A Biological Perspective

There are several studies that have modeled neuronal function from various aspects and aimed to better predict the neuronal behavior under diverse conditions that would mimic a real neuron. However, while most of the investigators assert that their model is technically better than the others, these models have their own limitations as they consider some specific aspects of neuronal function [11]. To illustrate further, every modeling study usually focuses on one, two or few main variables and considers the effect of their variations on neuronal function as a change in the behavior of whole neuron or network of neurons and interprets relevant data as such.
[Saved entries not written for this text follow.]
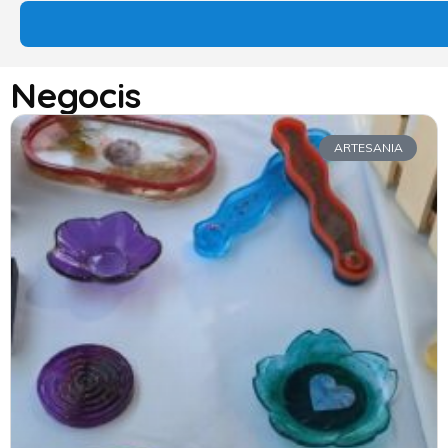
Negocis
ARTESANIA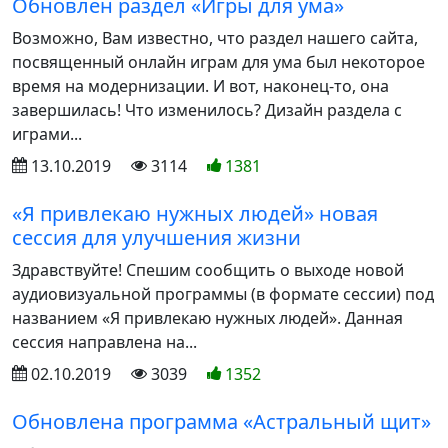
Обновлен раздел «Игры для ума»
Возможно, Вам известно, что раздел нашего сайта,
посвященный онлайн играм для ума был некоторое
время на модернизации. И вот, наконец-то, она
завершилась! Что изменилось? Дизайн раздела с
играми...
13.10.2019
3114
1381
«Я привлекаю нужных людей» новая
сессия для улучшения жизни
Здравствуйте! Спешим сообщить о выходе новой
аудиовизуальной программы (в формате сессии) под
названием «Я привлекаю нужных людей». Данная
сессия направлена на...
02.10.2019
3039
1352
Обновлена программа «Астральный щит»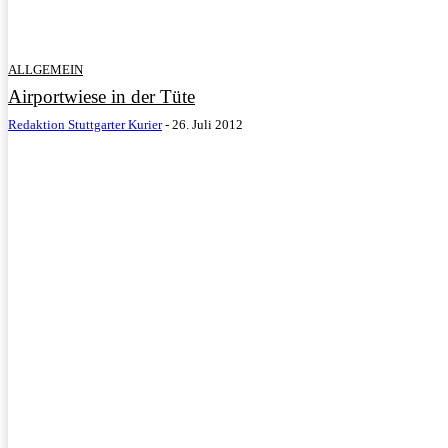
ALLGEMEIN
Airportwiese in der Tüte
Redaktion Stuttgarter Kurier
-
26. Juli 2012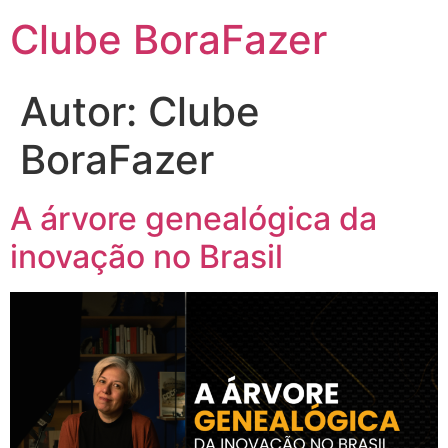
Clube BoraFazer
Autor:
Clube
BoraFazer
A árvore genealógica da
inovação no Brasil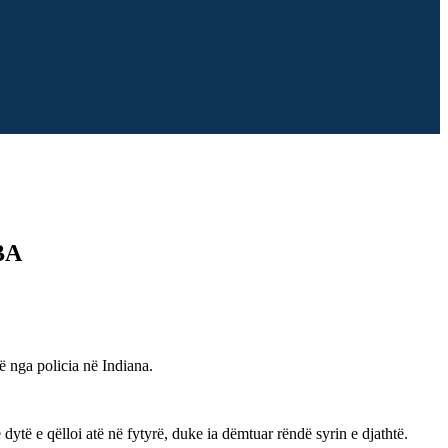
HBA
rë nga policia në Indiana.
dytë e qëlloi atë në fytyrë, duke ia dëmtuar rëndë syrin e djathtë.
As we will discuss later, the possible number of variables that determine neuronal behavior under physiological and pathological conditions is too large and no single model can employ all these variables and their interactions. Such a model would require a huge computational effort as well as diversity of multi-disciplinary expertise to be constructed and analyzed. Therefore, from neuroscience view, the interpretation of the results of any such modeling study, especially when making general assessment, requires caution and has limited application.

In this section, some of the main physiological characteristics of the nervous system that are usually not addressed adequately in modeling studies, are investigated in order to point out the gap between complex biological reality and computational models and therefore the limited applicability of these models (Figure 1). To address this important problem, three specific considerations regarding the nervous system, namely, different cell types and their ratio, synapses and neurotransmitters and genes will be presented and few related modeling studies will be discussed.